Но Андреев уже не слышал…
Полковое знамя спас случай или, вернее, полевая сумка. Дима заприметил ее среди разметанных взрывом бревен, когда разведчики вытаскивали из-под завала чудом уцелевшего, хотя и тяжелораненного комполка – прямое попадание снаряда мгновенно превратило КП в братскую могилу.

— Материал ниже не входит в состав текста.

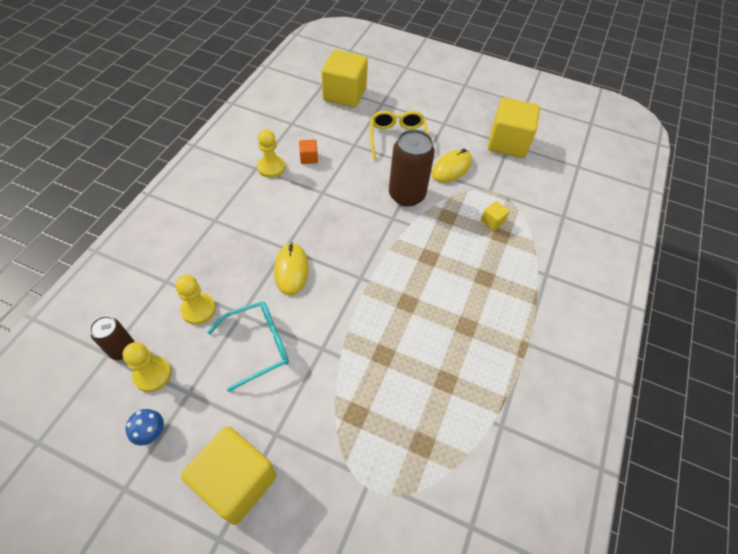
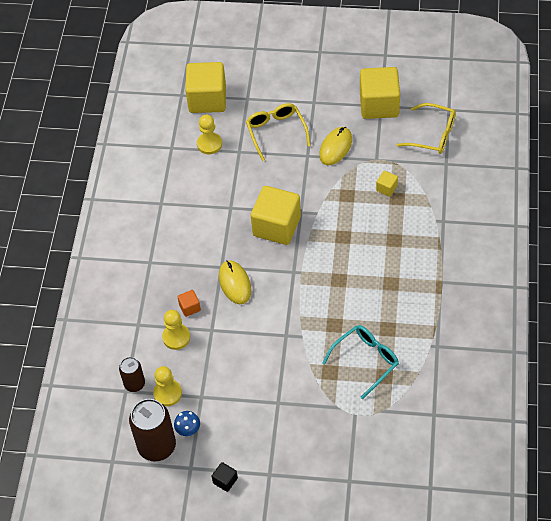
camera: 10 degrees left, 0 degrees up
yellow cube [181,426,277,525] -> yellow cube moved to [251,186,301,245]
turquoise glasses [207,301,289,392] -> turquoise glasses moved to [322,325,399,399]
yellow pawn [257,129,285,178] -> yellow pawn moved to [197,115,222,154]
orange cube [299,139,318,164] -> orange cube moved to [178,290,201,317]
brown can [389,129,435,207] -> brown can moved to [129,399,176,462]
none -> black cube [212,462,238,492]
none -> yellow glasses [397,103,456,154]

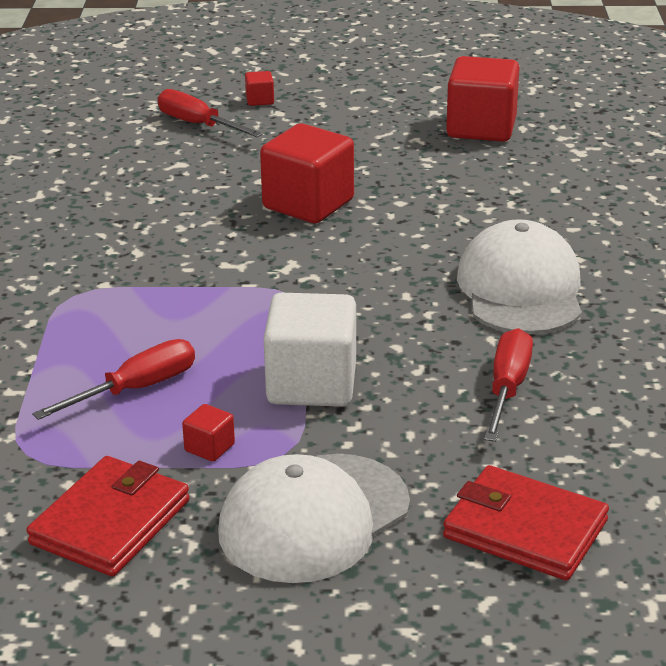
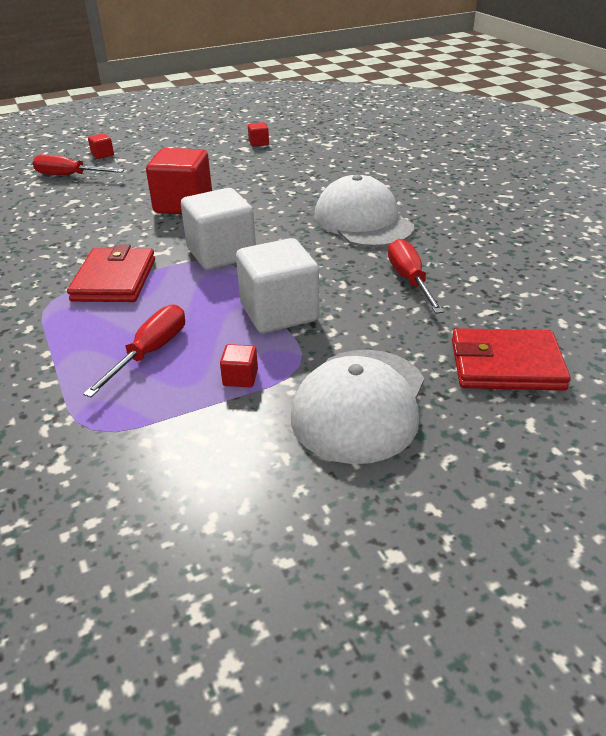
camera: 25 degrees left, 5 degrees up
red wallet [26,456,190,577] -> red wallet moved to [67,245,155,302]
red cube [446,56,520,142] -> red cube [248,122,269,147], size x0.43
none -> white cube [181,188,256,270]

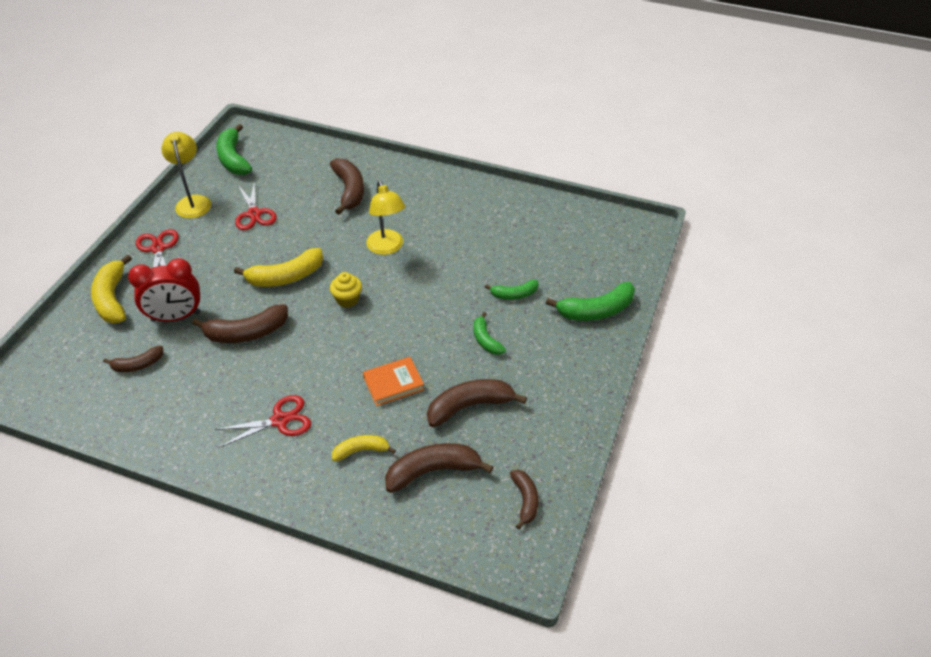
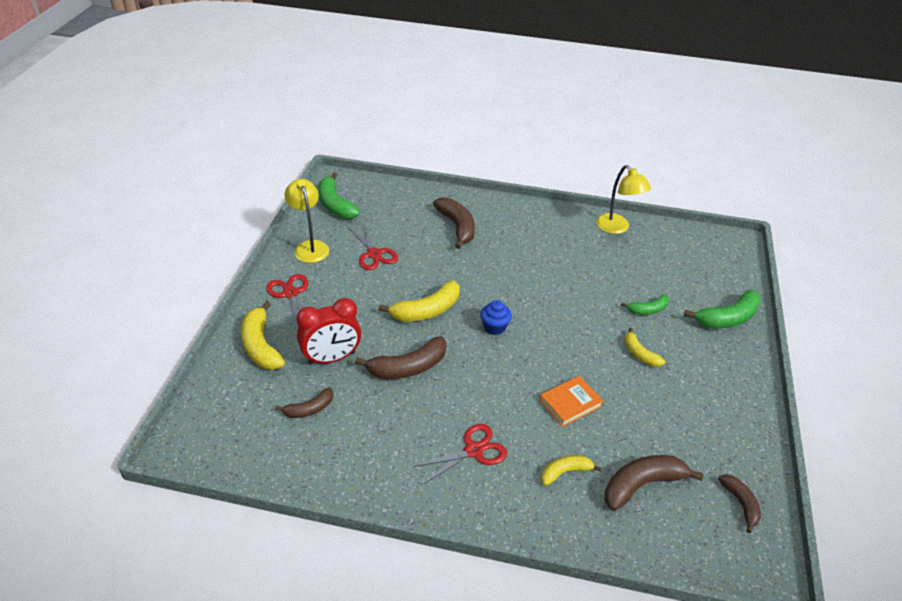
camera: 10 degrees left, 5 degrees down
yellow cupcake [330,272,362,308] -> blue cupcake [480,300,512,335]
yellow lamp [366,180,405,255] -> yellow lamp moved to [596,165,651,234]
brown banana [427,379,527,427] -> none
green banana [473,312,506,355] -> yellow banana [624,328,665,367]

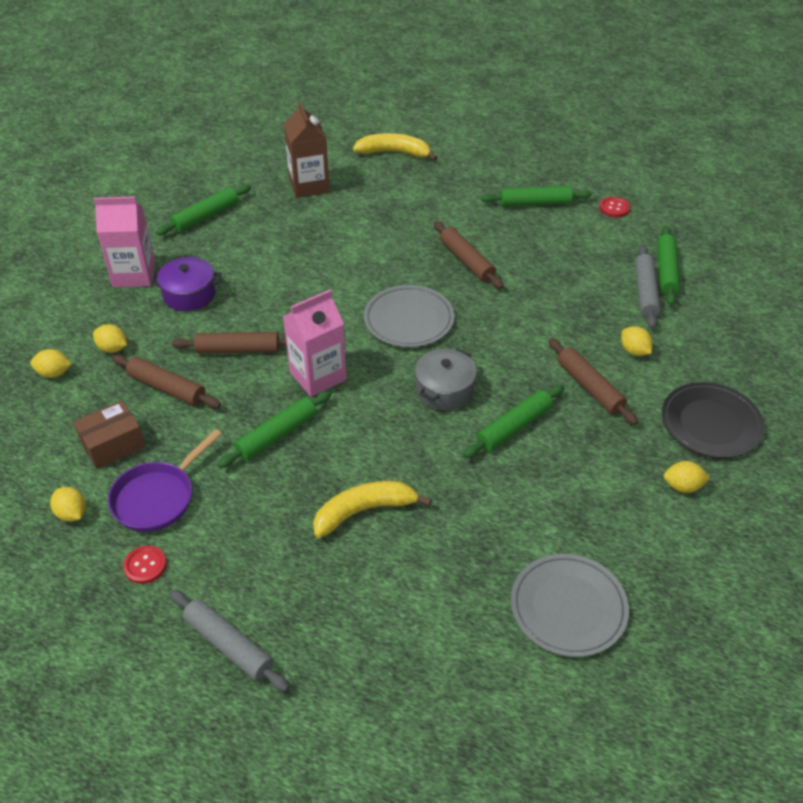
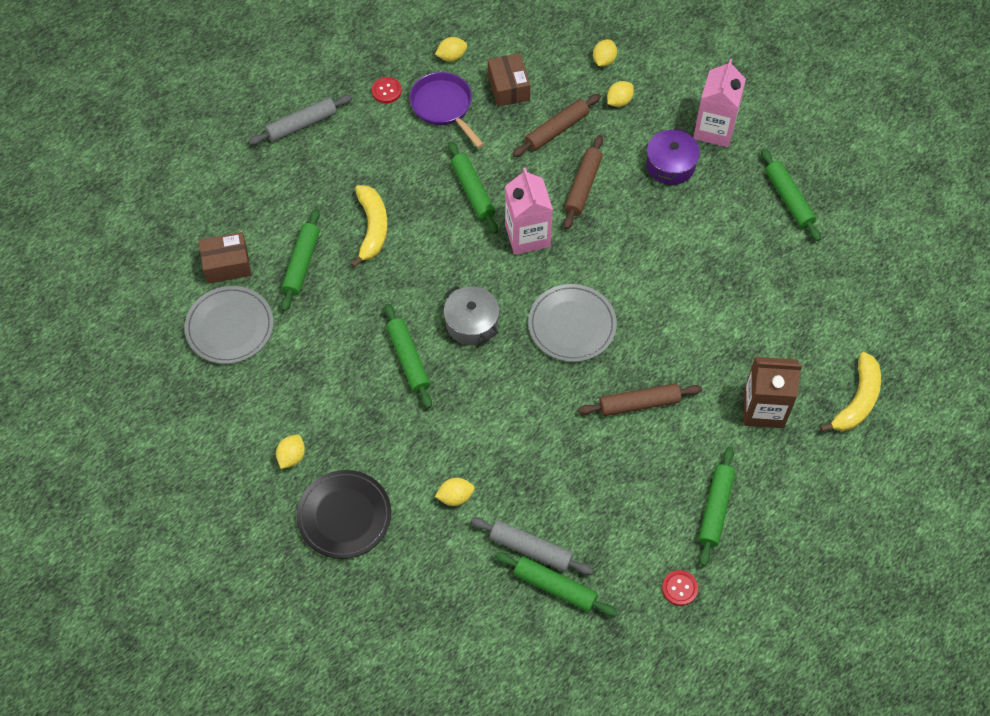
camera: 110 degrees right, 15 degrees up
brown carton [283,101,330,198] -> brown carton moved to [744,357,802,428]
brown rolling pin [548,338,638,425] -> none
none -> brown box [199,232,251,284]
none -> green rolling pin [281,209,320,311]

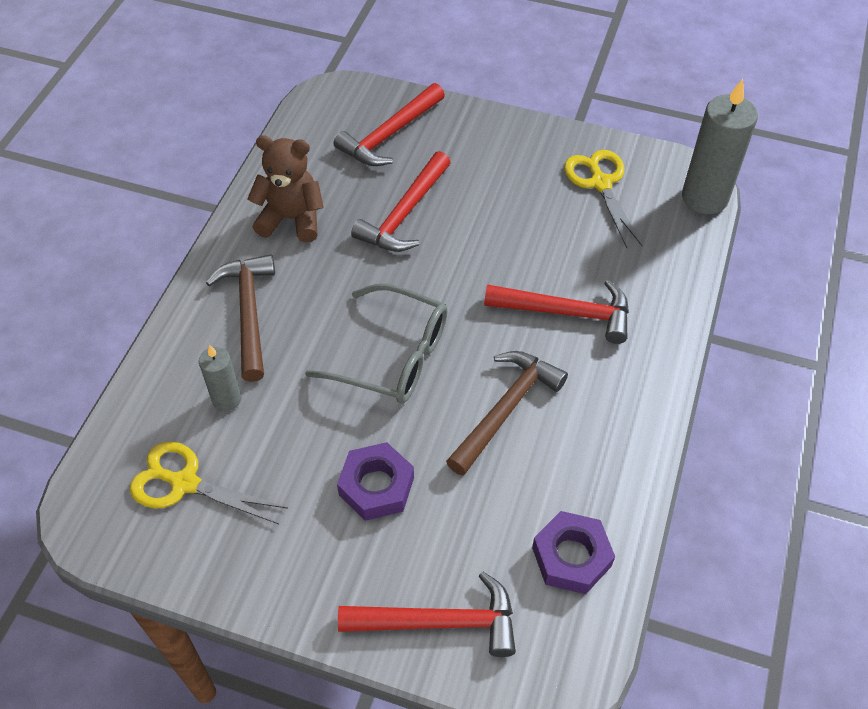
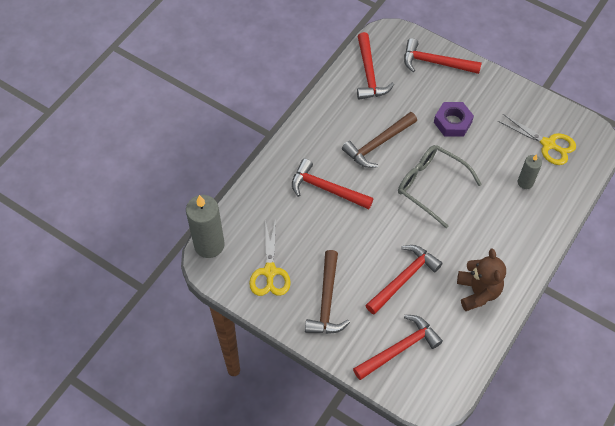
camera: 165 degrees left, 5 degrees up
brown hammer [206,254,275,382] -> brown hammer moved to [305,250,350,334]
brown teddy bear [248,135,324,242] -> brown teddy bear turned 120 degrees counterclockwise [457,248,506,311]
purple nut [532,511,615,594] -> red hammer [357,32,394,100]

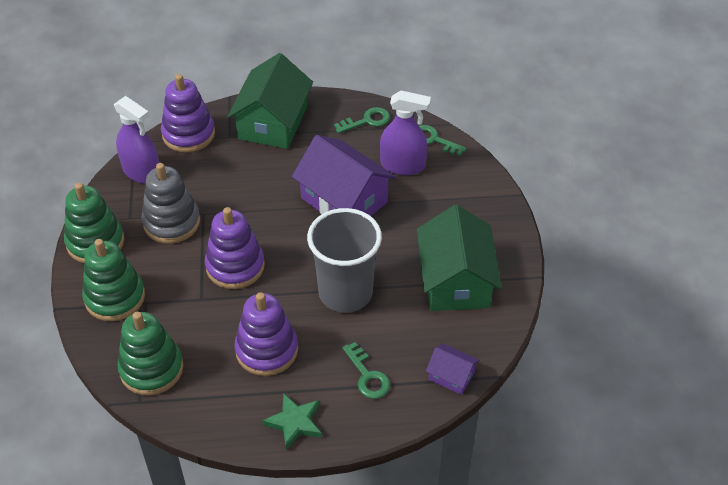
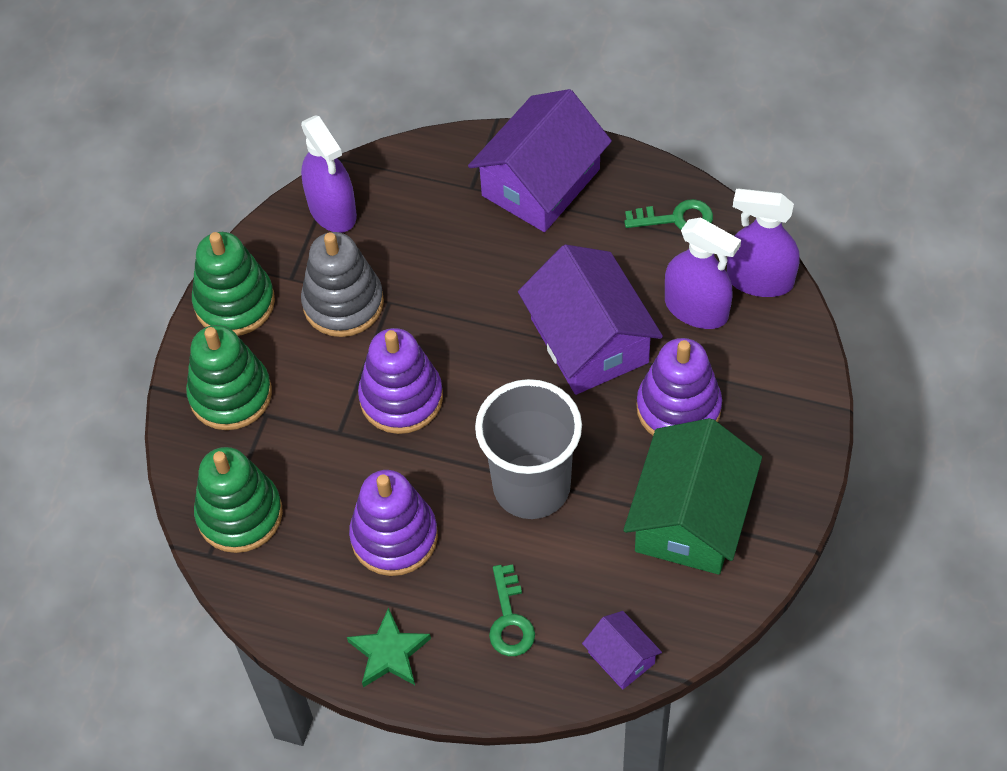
camera: 25 degrees right, 10 degrees up
purple stacking toy [161,74,215,153] -> purple stacking toy moved to [637,338,722,435]
green house [227,53,313,149] -> purple house [468,89,612,232]
green key [419,125,467,156] -> purple spray bottle [727,189,799,297]

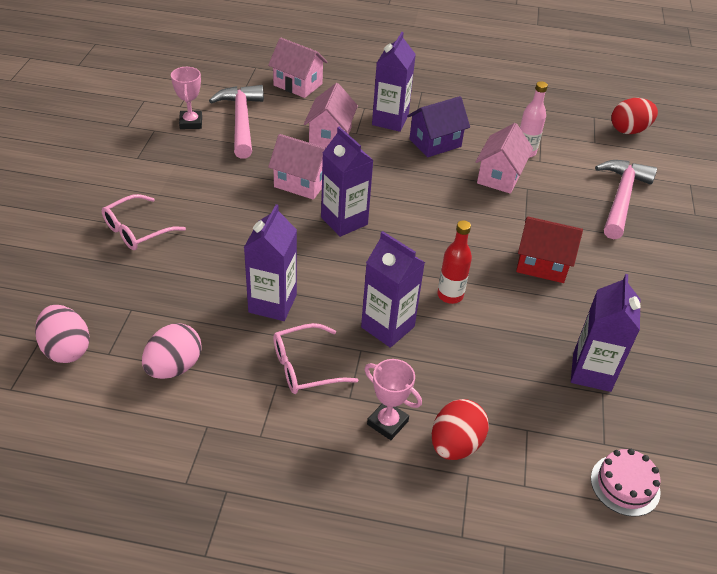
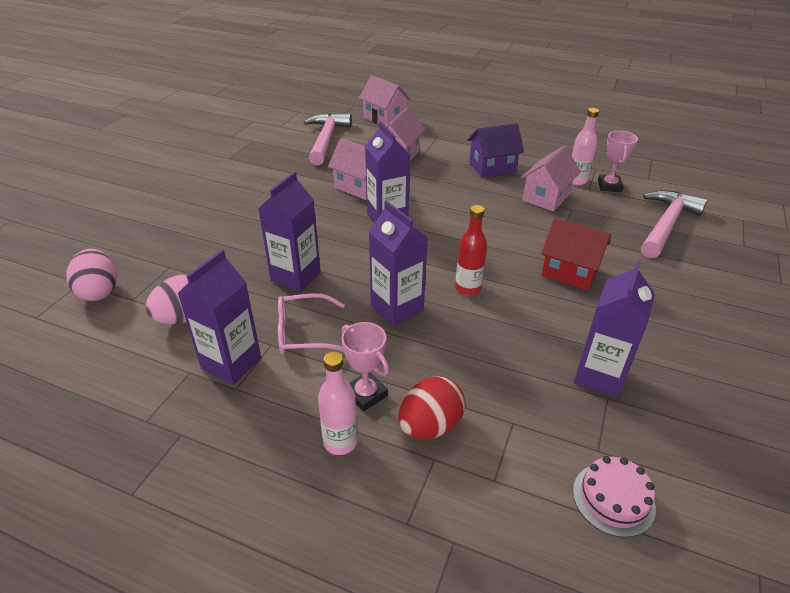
camera: 15 degrees right, 5 degrees down
pink glasses [102,194,186,250] -> none
pink trophy [171,67,202,129] -> pink trophy moved to [598,131,638,192]
purple carton [372,32,416,132] -> purple carton moved to [177,250,261,385]
red egg [611,98,658,134] -> none
none -> pink bottle [318,352,358,455]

Трофейная, желтой кожи офицерская сумка была предметом зависти многих. Дима добыл ее в одном из рейдов и намеревался оставить себе. Но сумка, как назло, приглянулась начальнику штаба Переверзеву. «Хохлатов, дай поносить», – попросил он, как только увидел трофей. Начальству Дима не смог отказать. Так сумка перекочевала в собственность начштаба. «Ничего, я себе другую достану», – успокаивал себя Брестский, но обиду на Переверзева все-таки затаил, тем более что добыть еще одну такую же ему потом никак не удавалось.
А вот теперь она лежала, никому ненужная, среди разметанных взрывом бревен и земли, и Диме вдруг стало жалко бросать ее – все-таки хорошая вещь. К тому же не мешало восстановить справедливость. С этой мыслью Бресткий, на пару с Крутицыным несущий на плащ-палатке раненого комполка, дошел почти до самого леса. Когда до опушки оставалось совсем немного, Дима вдруг решился.
– А ну-ка, подсоби! – попросил он одного из бегущего рядом бойцов, и, когда тот перехватил с его стороны плащ-палатку, бросился обратно к КП, крикнув:
– Сейчас я, мигом! Вещицу одну забыл!
– Хохлатов, ты что, сдурел?! Немцы на высоте! – заорали ему вслед, но он даже не обернулся.